HHS Investigation Will Study Medicare Drug Costs
HHS' Office of Inspector General plans to conduct a "major investigation" to determine whether Medicare pays "too much" for prescription drugs used for chemotherapy, kidney dialysis, organ transplants and vaccines, HHS officials said yesterday. Congress has considered plans to add a comprehensive prescription drug benefit to Medicare, and HHS officials and lawmakers "are eager to find out whether the current pricing system is fair," the Los Angeles Times reports. Under the current system, Medicare pays doctors and clinics 95% of a drug's average wholesale price -- based on reports to the government by pharmaceutical companies -- regardless of the price that physicians or clinics have paid. Ben St. John, a spokesperson for the HHS inspector general, said that the average wholesale price reported by drug companies may represent "a greatly inflated number," as providers often purchase the drugs for less. In the OIG investigation, officials will compare Medicare spending with prices that doctors and hospitals pay and the practices that Medicare and other government agencies use to pay for drugs. In 1998, an HHS inspector general report found that Medicare paid between 15% and 1,600% more for 34 drugs than the Department of Veterans Affairs which uses different pricing mechanisms. The new investigation also will include separate inquiries into payments for Epogen, a drug used by dialysis patients, and inhalation drugs used by patients with respiratory problems.

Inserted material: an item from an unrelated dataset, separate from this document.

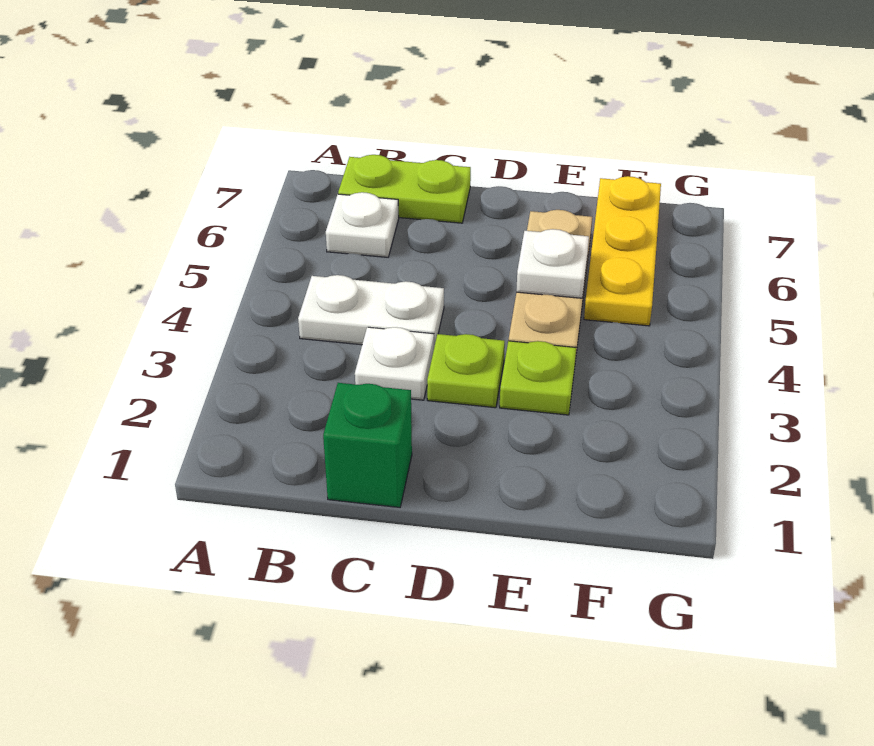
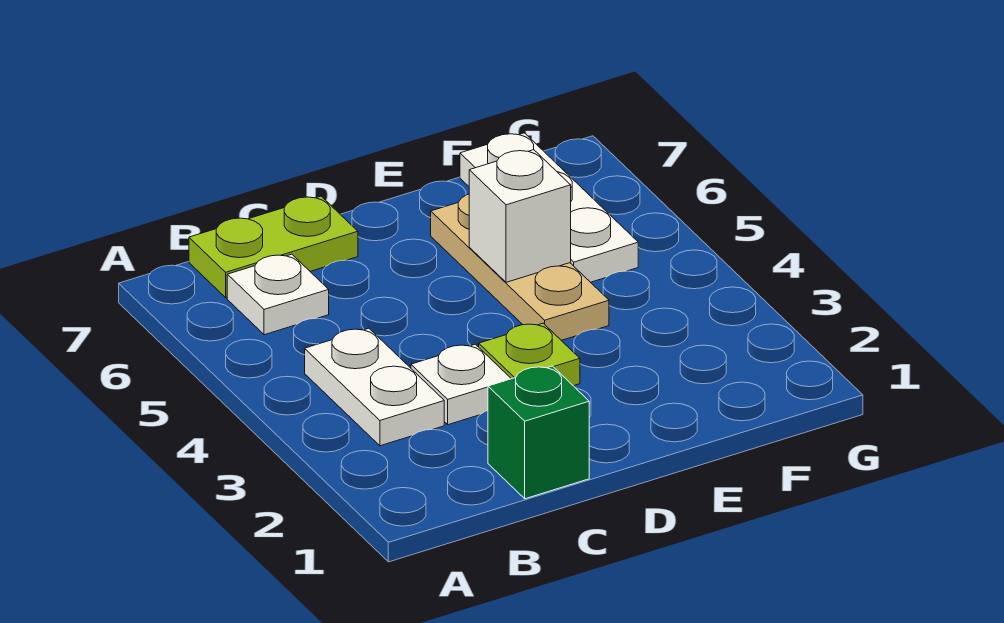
white 1x2 plate [298,275,444,346] -> white 1x2 plate turned to [305,328,444,446]
lime 1x1 plate [500,341,576,415] -> none
white 1x1 plate [516,229,589,298] -> white 1x1 brick [469,150,571,282]
yellow 1x3 plate [584,176,661,326] -> white 1x3 plate [460,133,638,282]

A September hearing of two House Energy and Commerce subcommittees indicated that doctors and clinics often purchase drugs at prices "far below" the average wholesale price. In addition, the committee said that Medicare beneficiaries, who pay a 20% co-payment based on the average wholesale price, often pay more in co-payments than a drug's actual retail price. Ken Johnson, spokesperson for the House Energy and Commerce Committee, called the average wholesale price a "joke," adding, "We're talking about billions of wasted dollars." He said, "We're determined to bring an end to this. The system isn't working. As more and more people realize they are getting fleeced, the anger is going to grow." The committee plans to introduce a Medicare reform bill this year (Rosenblatt, Los Angeles Times, 10/2).